→ **Passage provided**:
Cassette– 1000 note removable is typical issue although 1700 not cassettes, dual cassettes and more are available. A removable cassette is normally a $50 upgrade on a new machine. Spare 1000 note cassettes run around $400
Screen– The exterior screen for customer use, can be touch or just visual screen, most screen replacements run $200-$300.
Main-board– Most main board with modem are $650-$700 replacement
Card Reader– EMV is new and latest standard. Most ATMs built in the last 5 years can be upgraded to EMV fairly easily and with relatively low expense ($275-$400)
Modem board– Usually located on main board although can be separate, run around $125
Printer– A printer assembly runs around $600-$700
Keypad– typically a $400-$500 part for newer ATMs
Power Supply– To replace a power supply on an ATM runs around $300-$350
Wireless– Many options exist for wireless devices and these typically run around $15-$20 per month for a lease or $275 to purchase the box and $5 per month for the connection to the wireless provider
Resources for purchasing machines
We are able to provide machines at cost and usually meet or beat any of the competitors out there, please call us for ATM pricing and ATM machine recommendations.
ATM Signage, ATM receipt paper and ATM parts and repair can all be ordered through www.connectatm.com
Tips for buying used ATMs
Compliance – Probably the most important factor when buying a replacement ATM is making sure the ATM is compliant with todays standards. The ATM should be ADA compliant, meaning that it should have a headphone jack, and its highest touch point be no higher than 48″ off the ground. Secondly- EMV compliance or EMV upgradable. If you are buying a used ATM, most likely you can assume it is not EMV compliant. That’s fine- as long as an upgrade kit is available for a price that makes sense.

→ **Data**:
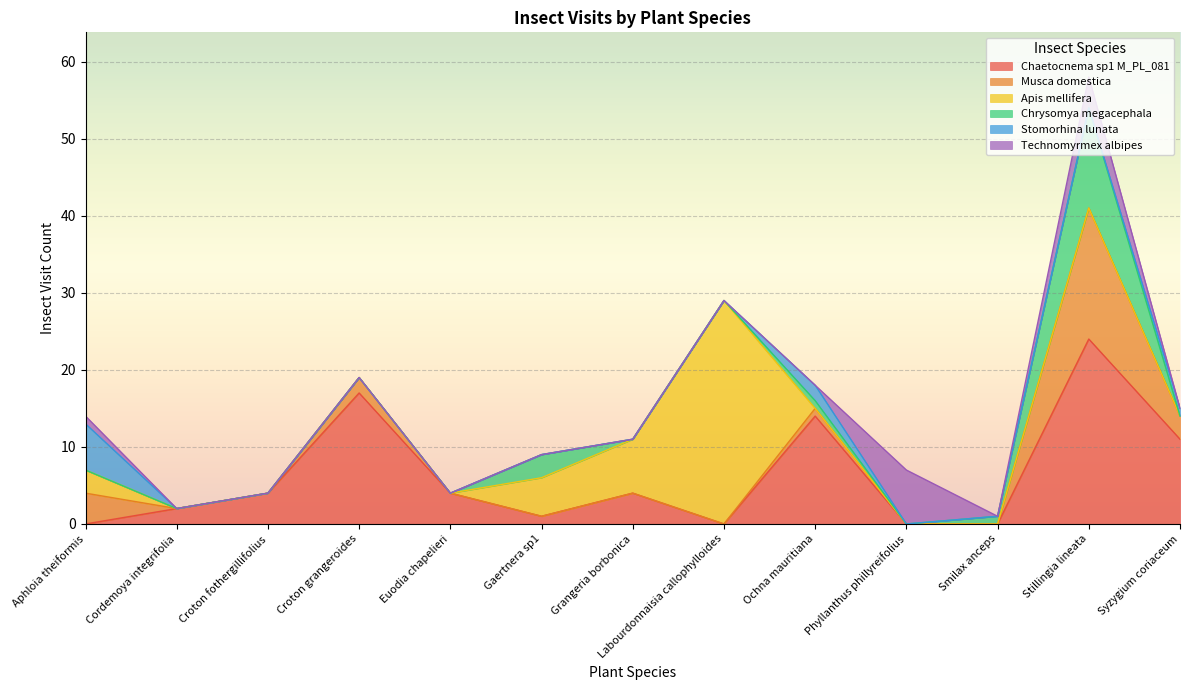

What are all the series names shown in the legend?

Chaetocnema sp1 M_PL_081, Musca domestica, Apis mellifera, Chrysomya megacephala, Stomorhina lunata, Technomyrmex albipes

---

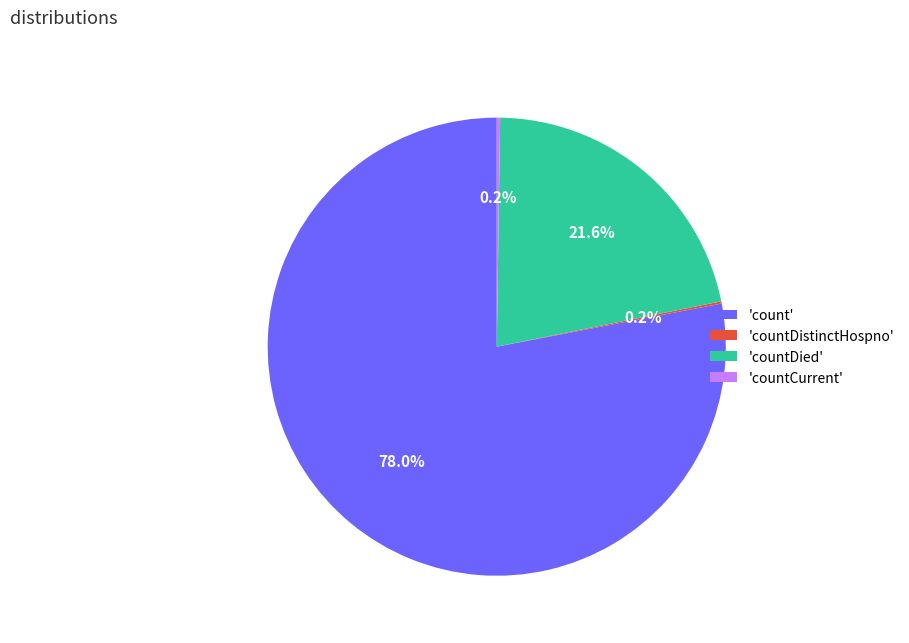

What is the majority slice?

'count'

→ **Work to be completed**:
Answer these questions from the ATM parts and buying passage:
1. What does a printer assembly run?
2. For ADA compliance, how high off the ground can the ATM's highest touch point be at most?
3. Where is the modem board usually located?

→ **Answer section**:
1. Around $600-$700.
2. No higher than 48″.
3. On the main board.